That “unique representational interest” that the Department of Labor (DOL) feels justifies the sponsorship of an open multiple employer plan (MEP) by a state for its citizens might extend beyond state boundaries.

Assistant Secretary of Labor Phyllis Borzi says that some New England states have approached the DOL for guidance about creating a regional MEP, “And we told them we’d be happy to work with them as they try to design it, but I don’t see any theoretical problem with doing that,” Borzi said, according to BNA.

In a recent Interpretative Bulletin the DOL had laid out the “unique representational interest in the health and welfare of its citizens” as the rationale for a state to establish a MEP or a defined benefit plan for employers. While to date no states have passed legislation creating such an arrangement, under the DOL’s guidance the state itself would be the plan sponsor, the named fiduciary and the plan administrator (but could also delegate those responsibilities to third parties). Participating employers would be required to execute a participation agreement and would have limited fiduciary responsibilities (like prudently selecting the arrangement and a duty to monitor its operation).

In a recent program on developments at the Employee Benefit Security Administration (EBSA), Borzi not only described the state-backed open multiple employer plans, or MEPs, initiative as “virgin territory,” she went on to express the DOL’s support for these programs, explaining: “We want them to succeed, we want anybody to succeed, public or private sector who tries to expand coverage, because goodness knows, we need to do that,” according to the BNA report.

The guidance came at the direction of President Obama, who had told the DOL to “clear the way” for these state-based retirement plan initiatives at the 2015 White House Conference on Aging last July.

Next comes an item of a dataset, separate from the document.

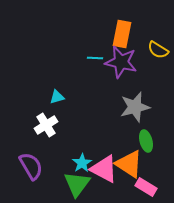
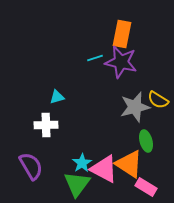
yellow semicircle: moved 50 px down
cyan line: rotated 21 degrees counterclockwise
white cross: rotated 30 degrees clockwise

The so-called “open” MEPs are single retirement plans involving two or more unrelated employers. The new DOL guidance relaxes prior rules that required participating employers to share a common employment-based nexus or other genuine organizational relationship beyond that of providing benefits, and stands in sharp contrast to the DOL’s long-standing reluctance to enthusiastically embrace the use of these so-called “open” MEPs for otherwise unrelated employer retirement plans.